- _WORK REQUIRED_:
Please say how many lines in the records below contain the word "down". Give only the number.

[RECORD EXCERPTS Boundary: Start]

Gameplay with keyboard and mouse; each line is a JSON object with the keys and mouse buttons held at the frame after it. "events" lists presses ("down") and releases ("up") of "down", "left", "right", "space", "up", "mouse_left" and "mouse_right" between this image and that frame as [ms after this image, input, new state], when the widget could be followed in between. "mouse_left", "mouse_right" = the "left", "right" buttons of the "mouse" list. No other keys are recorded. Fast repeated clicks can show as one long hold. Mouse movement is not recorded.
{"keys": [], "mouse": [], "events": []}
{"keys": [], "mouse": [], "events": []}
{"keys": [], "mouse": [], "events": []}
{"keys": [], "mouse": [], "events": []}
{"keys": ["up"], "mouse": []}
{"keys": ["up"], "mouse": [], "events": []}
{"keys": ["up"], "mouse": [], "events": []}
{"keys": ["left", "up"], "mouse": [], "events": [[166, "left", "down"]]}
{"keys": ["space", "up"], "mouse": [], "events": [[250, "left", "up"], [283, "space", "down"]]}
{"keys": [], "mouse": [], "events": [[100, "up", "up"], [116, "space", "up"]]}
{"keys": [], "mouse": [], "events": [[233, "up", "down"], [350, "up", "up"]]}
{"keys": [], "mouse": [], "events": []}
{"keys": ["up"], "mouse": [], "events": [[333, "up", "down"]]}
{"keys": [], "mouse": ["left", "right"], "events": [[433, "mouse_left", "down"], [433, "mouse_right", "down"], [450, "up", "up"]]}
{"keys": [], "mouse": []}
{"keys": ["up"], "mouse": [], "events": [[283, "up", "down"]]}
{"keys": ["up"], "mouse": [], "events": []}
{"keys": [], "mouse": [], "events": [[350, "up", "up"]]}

[RECORD EXCERPTS Boundary: End]

- _SOLUTION TO THE EXERCISE_:
7